The outline property is similar to border
, having sub-properties for outline-width
, outline-style
and outline-color
and the same shorthand syntax, but it draws a border on top of the layout, not within it — so it doesn’t affect the box’s dimensions or cause any displacement, and it can, if large enough, overlap other elements or itself.
This on its own makes it a useful development tool, because you can draw test borders on elements without affecting the space they take up.
But what it’s really useful for is as a focus caret, and in fact what we find is that the browser’s built-in focus caret is an outline
style, typically amounting to this:
a:focus
{
outline:1px dotted
}
A dotted border that inherits the element’s focus color. And I recommend you leave that essentially as it is — it’s what people expect, and it makes visual sense.

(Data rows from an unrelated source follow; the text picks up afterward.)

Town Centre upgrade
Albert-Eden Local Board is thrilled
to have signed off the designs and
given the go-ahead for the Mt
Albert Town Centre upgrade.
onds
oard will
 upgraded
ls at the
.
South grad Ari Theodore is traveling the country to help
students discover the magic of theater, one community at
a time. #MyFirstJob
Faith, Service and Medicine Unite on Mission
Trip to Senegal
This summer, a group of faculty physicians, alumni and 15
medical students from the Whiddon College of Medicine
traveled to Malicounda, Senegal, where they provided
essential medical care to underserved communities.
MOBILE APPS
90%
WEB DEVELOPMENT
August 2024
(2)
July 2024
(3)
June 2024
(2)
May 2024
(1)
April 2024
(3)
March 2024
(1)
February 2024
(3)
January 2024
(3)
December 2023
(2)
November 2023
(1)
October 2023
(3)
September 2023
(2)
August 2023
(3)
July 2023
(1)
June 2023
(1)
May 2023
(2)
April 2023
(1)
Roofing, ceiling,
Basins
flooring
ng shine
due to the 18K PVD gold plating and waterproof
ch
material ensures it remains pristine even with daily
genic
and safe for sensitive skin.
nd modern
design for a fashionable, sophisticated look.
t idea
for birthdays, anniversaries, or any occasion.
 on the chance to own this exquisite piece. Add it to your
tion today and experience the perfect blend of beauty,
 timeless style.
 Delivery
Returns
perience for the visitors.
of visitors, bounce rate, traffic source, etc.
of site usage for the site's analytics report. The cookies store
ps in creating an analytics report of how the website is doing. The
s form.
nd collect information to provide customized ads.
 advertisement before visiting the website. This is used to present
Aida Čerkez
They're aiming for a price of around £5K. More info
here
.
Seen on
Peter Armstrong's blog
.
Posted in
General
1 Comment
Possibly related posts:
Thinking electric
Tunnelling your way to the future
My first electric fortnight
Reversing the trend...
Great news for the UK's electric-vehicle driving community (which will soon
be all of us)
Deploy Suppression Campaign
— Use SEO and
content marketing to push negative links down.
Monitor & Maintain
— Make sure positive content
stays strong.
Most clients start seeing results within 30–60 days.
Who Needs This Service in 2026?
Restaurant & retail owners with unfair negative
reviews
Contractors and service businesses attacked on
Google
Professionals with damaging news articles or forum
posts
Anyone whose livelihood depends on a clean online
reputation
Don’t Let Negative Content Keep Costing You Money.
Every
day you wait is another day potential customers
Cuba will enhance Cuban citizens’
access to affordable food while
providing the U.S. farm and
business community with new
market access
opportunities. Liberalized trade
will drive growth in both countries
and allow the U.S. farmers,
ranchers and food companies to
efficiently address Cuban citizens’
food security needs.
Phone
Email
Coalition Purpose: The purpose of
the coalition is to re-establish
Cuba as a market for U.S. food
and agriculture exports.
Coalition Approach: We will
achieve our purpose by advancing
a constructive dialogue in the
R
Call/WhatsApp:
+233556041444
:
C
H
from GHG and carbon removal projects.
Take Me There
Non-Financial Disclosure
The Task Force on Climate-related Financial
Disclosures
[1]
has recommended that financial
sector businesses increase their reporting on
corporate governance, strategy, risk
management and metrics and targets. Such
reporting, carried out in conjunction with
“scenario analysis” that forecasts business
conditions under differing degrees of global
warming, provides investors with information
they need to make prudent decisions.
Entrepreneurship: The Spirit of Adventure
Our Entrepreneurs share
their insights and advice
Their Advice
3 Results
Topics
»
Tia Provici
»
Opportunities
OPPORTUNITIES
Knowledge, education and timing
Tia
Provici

But you can supplement it with two additional properties that improve the caret by giving it more space, and making look a little cooler; these are what this post is all about:
outline-offset
moves the border away from the bounding box, creating space between the element and its outline; and-moz-outline-radius
gives it lovely rounded corners!
So as a global rule, we could do something like this:
a:focus
{
outline:1px dotted;
outline-offset:2px;
-moz-outline-radius:5px;
}
And I’ve used those very styles for links in the new blog design — so the effect is literally all around you! Try tabbing around the page and you should see what I mean — Firefox is the best browser to see it in, because although the offset is cross-browser, the radius is Firefox only.
Then with a litle trial-and-error I adopted the following conventions:
- By default, elements have
5px
radius and2px
offset: - For very small text, decrease the offset to 1px:
- For elements with clearly defined borders already, such as the links in the main navigation bar, clear the offset so that the outline perfectly hugs the element:
For a tightly-hugging outline you may also prefer to lose the rounded corners — on the navigation bar links I kept them because I thought they looked kinda cool! But on the categories tabs I changed them so that only the top corners are rounded, while the bottom corners are square, to match the tab itself:
Hugging the tab’s existing border so tightly like that does make the outline less obvious — and that’s something you have to watch out for — but since there’s a background rollover going on there as well, I think it’s clear enough overall.
And there you have it! None of this works in IE of course (though the core outline
properties work in IE8), but I’m guessing you guessed that already! It doesn’t really matter though, since we haven’t lost anything — the default outline isn’t affected and carries on as normal — so this is textbook progressive enhancement.
But I think what this demonstrates more than anything is that accessibility features don’t have to be dull or pefunctory — they can display just as much flair as any other part of the design (whether or not rounded corners are your thing!). And giving this attention to such features makes them more useful, and less of a bug-bear to those who’d otherwise prefer not to have them at all.